On top of that, the festival has helped put Ubud put “on the map” given that 65 percent of attendees are international, and 83 percent of last year’s audience visited Ubud specifically for the event.

“The annual injection into the local economy – both in Ubud and throughout Bali – is something hundreds of hoteliers, restaurateurs and drivers anticipate every year,” DeNeefe said.

Ubud, approximately two hours from south Bali, is home to some of the best luxury hotels in the region, many of which capitalise on the area’s lush foliage.

Moving up north in the region, the George Town Literary Festival (GLTF) in Penang, Malaysia is the country’s pioneer literary festival and is supported and funded by the state government of Penang.

In this case, the festival attracts mostly locals, or what made up 90 percent of last year’s total attendees. Festival director Bernice Chauly told Travel Wire Asia: “The majority of our audiences are local and comprising of young people – students of literature especially, and people who are involved in the arts. I would say that less that 10 percent of our audiences are expats and tourists.”

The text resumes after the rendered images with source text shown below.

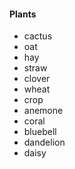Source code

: #### Plants

* cactus
* oat
* hay
* straw
* clover
* wheat
* crop
* anemone
* coral
* bluebell
* dandelion
* daisy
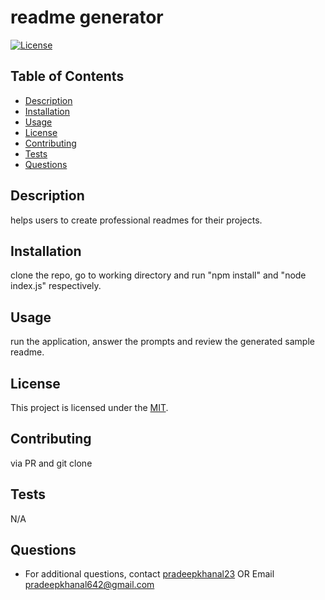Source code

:  
# readme generator

[![License](https://img.shields.io/badge/License-MIT-blue.svg)](https://opensource.org/licenses/MIT)

## Table of Contents
- [Description](#description)
- [Installation](#installation)
- [Usage](#usage)
- [License](#license)
- [Contributing](#contributing)
- [Tests](#tests)
- [Questions](#questions)

## Description
helps users to create professional readmes for their projects.


## Installation
clone the repo, go to working directory and run "npm install" and "node index.js" respectively.

## Usage
run the application, answer the prompts and review the generated sample readme.


## License

This project is licensed under the [MIT](https://opensource.org/licenses/MIT).

## Contributing
via PR and git clone

## Tests
N/A

## Questions
- For additional questions, contact [pradeepkhanal23](https://github.com/pradeepkhanal23) OR Email [pradeepkhanal642@gmail.com](mailto:pradeepkhanal642@gmail.com)
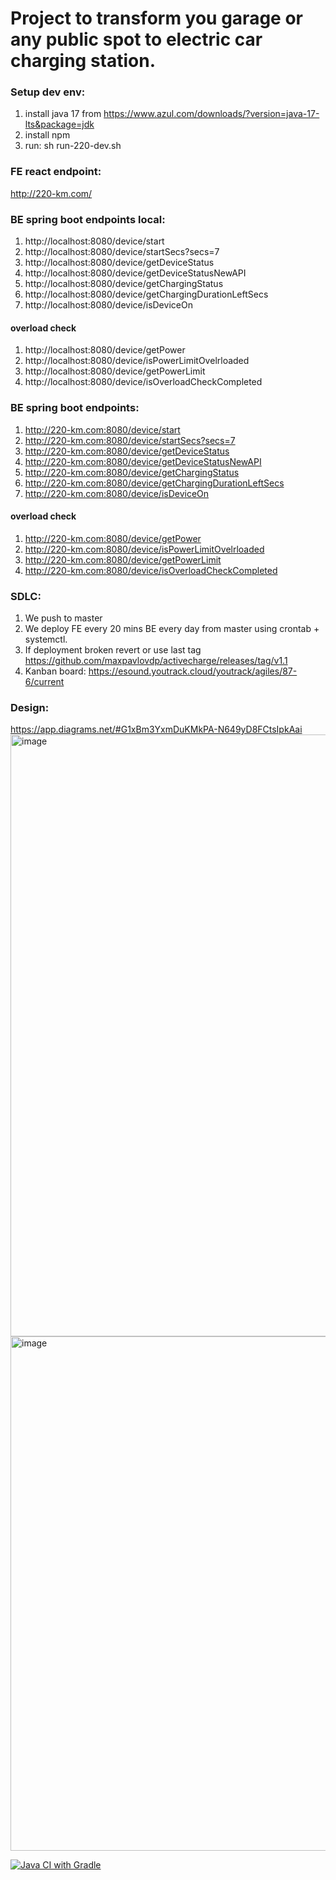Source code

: # Project to transform you garage or any public spot to electric car charging station.

### Setup dev env:

1. install java 17 from https://www.azul.com/downloads/?version=java-17-lts&package=jdk
2. install npm
3. run: sh run-220-dev.sh

### FE react endpoint:

http://220-km.com/

### BE spring boot endpoints local:

1. http://localhost:8080/device/start
2. http://localhost:8080/device/startSecs?secs=7
3. http://localhost:8080/device/getDeviceStatus
4. http://localhost:8080/device/getDeviceStatusNewAPI
5. http://localhost:8080/device/getChargingStatus
6. http://localhost:8080/device/getChargingDurationLeftSecs
7. http://localhost:8080/device/isDeviceOn

#### overload check

1. http://localhost:8080/device/getPower
2. http://localhost:8080/device/isPowerLimitOvelrloaded
3. http://localhost:8080/device/getPowerLimit
4. http://localhost:8080/device/isOverloadCheckCompleted

### BE spring boot endpoints:

1. http://220-km.com:8080/device/start
2. http://220-km.com:8080/device/startSecs?secs=7
3. http://220-km.com:8080/device/getDeviceStatus
4. http://220-km.com:8080/device/getDeviceStatusNewAPI
5. http://220-km.com:8080/device/getChargingStatus
6. http://220-km.com:8080/device/getChargingDurationLeftSecs
7. http://220-km.com:8080/device/isDeviceOn

#### overload check

1. http://220-km.com:8080/device/getPower
2. http://220-km.com:8080/device/isPowerLimitOvelrloaded
3. http://220-km.com:8080/device/getPowerLimit
4. http://220-km.com:8080/device/isOverloadCheckCompleted

### SDLC:

1. We push to master
2. We deploy FE every 20 mins BE every day from master using crontab + systemctl.
3. If deployment broken revert or use last
   tag https://github.com/maxpavlovdp/activecharge/releases/tag/v1.1
4. Kanban board: https://esound.youtrack.cloud/youtrack/agiles/87-6/current

### Design:

https://app.diagrams.net/#G1xBm3YxmDuKMkPA-N649yD8FCtsIpkAai
<img width="963" alt="image" src="https://user-images.githubusercontent.com/5563023/171100461-22780c99-c5f7-4d60-9adb-db8363a91b57.png">
<img width="823" alt="image" src="https://user-images.githubusercontent.com/5563023/171879571-2491e33c-9e92-4ac8-93cc-ebbf428136e7.png">

[![Java CI with Gradle](https://github.com/maxpavlovdp/activecharge/actions/workflows/gradle.yml/badge.svg)](https://github.com/maxpavlovdp/activecharge/actions/workflows/gradle.yml)
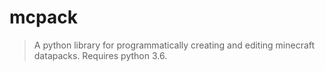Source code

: # mcpack

> A python library for programmatically creating and editing minecraft datapacks. Requires python 3.6.
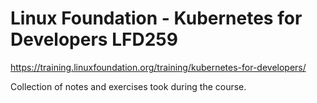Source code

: # Linux Foundation - Kubernetes for Developers LFD259

<https://training.linuxfoundation.org/training/kubernetes-for-developers/>

Collection of notes and exercises took during the course.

Street art in George Town, Penang, Malaysia. Source: Joey Santini / Shutterstock

The festival was inaugurated in 2011 with only five writers, but this year’s events on Nov 24 to 26 will see 40 writers and poets from around the world. “This year is our biggest and most ambitious yet – we will have a Translators’ Rountable, panel discussions, book launches, readings, and at night, we will have a Festival Fringe for the first time. More than 50 events in three days,” Chauly said. Most events are free to the public.

The Penang government’s enthusiasm to fund the event is also a boon for the festival and Malaysia’s reading culture at large. Chauly said: “Not all state governments believe in this and are committed to investing in the arts. It takes an enlightened bureaucrat to understand that culture is a basic need in every society, and that literature and poetry is important to the quality of human life.”

In the vein of Chauly’s words, literary festivals are less about business and tourism than they are about encouraging discussions on politics, social issues, culture, and the arts.

SEE ALSO: Ubud Writers Festival to showcase Indonesian literature in October


Young people write messages at the Asean Literary Festival in Kota Tua in Jakarta, Indonesia, 6 August 2017. Source: Max Walden

The recent Asean Literary Festival (ALF) in Jakarta saw artists from across Southeast Asia converge in the tourist-heavy district of Kota Tua for four days to discuss everything from beat poetry and feminism to Wikileaks and the Iranian Revolution.

Contemporary issues battling the region including radicalism, blasphemy and persecution of minorities were hot topics as well. “Since the beginning, the festival aimed to promote a free and just society in Southeast Asia,” Indonesian novelist Okky Madasari told Asian Correspondent during the festival in August.

On top of tourism dollars and building a fundamental love of reading and writing, literary festivals prove to have a larger cause in the region – that is to contribute in shaping national paradigms and cultural intellect in an Asia that’s still grappling with its identity.